Text passage »
BEGIN

Best practices and common pitfalls of the chemometrics glossary

A mastered terminology is not enough if the method wobbles. To secure your projects, I recommend a sampling plan covering the real variation space (raw material, season, batch, operator). Test data should reflect the intended use, not only the cleanest historical data. A version log for your models avoids “mysteries” during an audit.

  • Separate design, internal validation and final test to preserve a fair evaluation.
  • Measure the reference laboratory uncertainty and aim for a useful model, not just a performant one.
  • Document the criteria for excluding outliers before modeling.
  • Plan maintenance: re-calibration, model transfer, production monitoring.

For an overview of the steps, from framing to commissioning, this detailed guide can serve as a thread: the key steps of a successful chemometric study. It complements this glossary with a step-by-step applied guide, useful to anchor the definitions in a practical approach.

Linking words to methods: the path to expertise

A glossary remains alive when invoked on real cases. Take a dataset, describe it with the terms above, then write what you see: which axis explains what, which variable structures which phenomenon, which prediction error is acceptable with respect to the process. This technical narration, shared with your colleagues, turns words into professional reflexes.

If you are new to the discipline or wish to refresh your historical and conceptual references, this read provides a clear footing: what is chemometrics? Definition and origin. You will find the scientific context that gives coherence to the vocabulary of this glossary.

END

Written task » From the passage on chemometrics best practices, list the sources of variation that a sampling plan should cover.

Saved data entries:

BEGIN

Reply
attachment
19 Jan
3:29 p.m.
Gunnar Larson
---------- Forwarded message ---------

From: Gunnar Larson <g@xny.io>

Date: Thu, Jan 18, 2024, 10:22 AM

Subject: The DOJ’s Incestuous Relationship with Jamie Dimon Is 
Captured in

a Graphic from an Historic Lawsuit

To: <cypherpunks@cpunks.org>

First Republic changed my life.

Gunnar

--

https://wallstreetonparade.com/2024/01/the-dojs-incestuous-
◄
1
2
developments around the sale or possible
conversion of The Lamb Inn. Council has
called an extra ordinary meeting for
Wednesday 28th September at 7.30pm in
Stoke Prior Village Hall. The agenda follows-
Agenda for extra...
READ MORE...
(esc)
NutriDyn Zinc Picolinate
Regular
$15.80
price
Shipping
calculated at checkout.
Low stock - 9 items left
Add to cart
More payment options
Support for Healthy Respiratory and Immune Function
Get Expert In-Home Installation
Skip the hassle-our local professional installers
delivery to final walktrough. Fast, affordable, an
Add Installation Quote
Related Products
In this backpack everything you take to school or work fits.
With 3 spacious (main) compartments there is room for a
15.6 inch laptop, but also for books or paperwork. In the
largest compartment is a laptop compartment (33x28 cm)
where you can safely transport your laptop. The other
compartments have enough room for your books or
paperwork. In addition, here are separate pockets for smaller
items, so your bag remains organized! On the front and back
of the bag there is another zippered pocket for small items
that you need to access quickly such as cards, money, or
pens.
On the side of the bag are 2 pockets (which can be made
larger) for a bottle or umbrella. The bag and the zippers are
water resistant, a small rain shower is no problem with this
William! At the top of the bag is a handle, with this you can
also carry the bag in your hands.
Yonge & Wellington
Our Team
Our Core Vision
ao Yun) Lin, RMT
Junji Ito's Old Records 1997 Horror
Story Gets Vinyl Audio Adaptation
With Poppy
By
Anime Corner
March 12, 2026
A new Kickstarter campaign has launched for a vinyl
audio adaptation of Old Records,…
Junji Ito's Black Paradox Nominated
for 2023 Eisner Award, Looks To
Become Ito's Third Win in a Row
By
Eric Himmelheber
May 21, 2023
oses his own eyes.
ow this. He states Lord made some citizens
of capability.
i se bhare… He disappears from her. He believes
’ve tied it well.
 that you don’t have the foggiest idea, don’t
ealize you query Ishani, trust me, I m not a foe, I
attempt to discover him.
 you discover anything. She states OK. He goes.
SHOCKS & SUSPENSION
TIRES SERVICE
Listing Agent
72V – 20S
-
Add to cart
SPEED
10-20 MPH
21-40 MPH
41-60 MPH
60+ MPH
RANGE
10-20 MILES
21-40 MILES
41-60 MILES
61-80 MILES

END

Your response » Raw material, season, batch, operator.